Exercise task: Starting at the line that contains "pose: elev=166.1 azim=335.0" and ending with the last line of the records, rewrite those lines with "pose" swapped for "view" and everything else left as it is.

Records shown:
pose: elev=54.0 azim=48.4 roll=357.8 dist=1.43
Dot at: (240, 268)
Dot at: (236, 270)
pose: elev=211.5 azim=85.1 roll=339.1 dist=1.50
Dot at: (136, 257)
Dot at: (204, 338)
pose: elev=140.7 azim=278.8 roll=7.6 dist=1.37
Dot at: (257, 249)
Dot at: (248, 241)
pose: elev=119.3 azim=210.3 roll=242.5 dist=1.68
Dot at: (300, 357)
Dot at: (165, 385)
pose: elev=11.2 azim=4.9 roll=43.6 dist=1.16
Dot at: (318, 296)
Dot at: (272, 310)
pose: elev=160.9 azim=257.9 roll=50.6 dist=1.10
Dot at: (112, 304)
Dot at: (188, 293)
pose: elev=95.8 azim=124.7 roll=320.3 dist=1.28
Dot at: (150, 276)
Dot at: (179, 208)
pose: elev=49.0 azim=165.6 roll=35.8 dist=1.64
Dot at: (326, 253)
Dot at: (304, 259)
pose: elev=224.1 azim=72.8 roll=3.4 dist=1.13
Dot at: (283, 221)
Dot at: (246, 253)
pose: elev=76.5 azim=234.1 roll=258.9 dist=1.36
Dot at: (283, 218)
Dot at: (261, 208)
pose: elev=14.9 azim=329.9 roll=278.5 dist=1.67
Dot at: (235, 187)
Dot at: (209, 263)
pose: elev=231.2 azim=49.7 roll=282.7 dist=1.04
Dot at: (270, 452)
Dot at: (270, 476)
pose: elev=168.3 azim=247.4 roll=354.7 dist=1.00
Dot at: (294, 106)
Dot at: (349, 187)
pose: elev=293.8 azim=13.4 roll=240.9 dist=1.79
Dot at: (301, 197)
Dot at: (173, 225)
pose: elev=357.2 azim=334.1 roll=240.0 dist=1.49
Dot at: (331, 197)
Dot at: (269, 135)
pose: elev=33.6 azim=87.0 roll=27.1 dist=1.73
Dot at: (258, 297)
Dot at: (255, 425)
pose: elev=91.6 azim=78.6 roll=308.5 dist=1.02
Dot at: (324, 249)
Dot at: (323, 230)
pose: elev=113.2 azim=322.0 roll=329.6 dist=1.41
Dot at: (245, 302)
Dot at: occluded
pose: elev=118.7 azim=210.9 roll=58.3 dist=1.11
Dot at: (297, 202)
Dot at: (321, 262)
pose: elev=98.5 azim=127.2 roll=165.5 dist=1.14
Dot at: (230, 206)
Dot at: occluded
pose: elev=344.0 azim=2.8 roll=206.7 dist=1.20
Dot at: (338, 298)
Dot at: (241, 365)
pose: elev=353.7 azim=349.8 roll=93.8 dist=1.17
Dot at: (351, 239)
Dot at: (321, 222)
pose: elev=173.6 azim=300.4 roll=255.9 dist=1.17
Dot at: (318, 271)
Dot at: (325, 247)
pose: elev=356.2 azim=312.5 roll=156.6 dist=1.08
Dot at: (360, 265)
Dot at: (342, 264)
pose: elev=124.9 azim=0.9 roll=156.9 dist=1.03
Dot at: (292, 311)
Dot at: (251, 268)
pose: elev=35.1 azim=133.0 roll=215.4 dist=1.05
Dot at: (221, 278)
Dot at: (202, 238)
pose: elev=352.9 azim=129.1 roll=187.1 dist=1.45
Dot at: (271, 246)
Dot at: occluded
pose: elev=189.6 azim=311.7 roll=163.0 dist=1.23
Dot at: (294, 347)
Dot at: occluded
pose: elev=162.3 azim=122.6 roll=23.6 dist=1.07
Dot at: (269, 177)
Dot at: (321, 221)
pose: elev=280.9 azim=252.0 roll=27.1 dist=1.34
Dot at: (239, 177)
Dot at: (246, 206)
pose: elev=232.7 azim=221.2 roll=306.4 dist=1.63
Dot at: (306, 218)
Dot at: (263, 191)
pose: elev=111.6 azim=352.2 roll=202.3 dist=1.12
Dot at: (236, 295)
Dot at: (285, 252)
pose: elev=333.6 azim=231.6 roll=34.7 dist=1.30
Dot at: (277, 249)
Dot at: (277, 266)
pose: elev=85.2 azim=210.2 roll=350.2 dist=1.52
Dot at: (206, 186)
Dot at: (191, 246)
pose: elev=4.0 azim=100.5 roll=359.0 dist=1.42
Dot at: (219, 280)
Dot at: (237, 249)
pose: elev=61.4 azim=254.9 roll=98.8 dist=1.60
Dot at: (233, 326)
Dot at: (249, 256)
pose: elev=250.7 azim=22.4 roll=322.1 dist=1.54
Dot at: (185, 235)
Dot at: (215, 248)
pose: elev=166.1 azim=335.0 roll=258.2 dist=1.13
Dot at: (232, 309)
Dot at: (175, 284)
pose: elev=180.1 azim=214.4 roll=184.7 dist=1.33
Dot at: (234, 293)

Solution for this exercise:
view: elev=166.1 azim=335.0 roll=258.2 dist=1.13
Dot at: (232, 309)
Dot at: (175, 284)
view: elev=180.1 azim=214.4 roll=184.7 dist=1.33
Dot at: (234, 293)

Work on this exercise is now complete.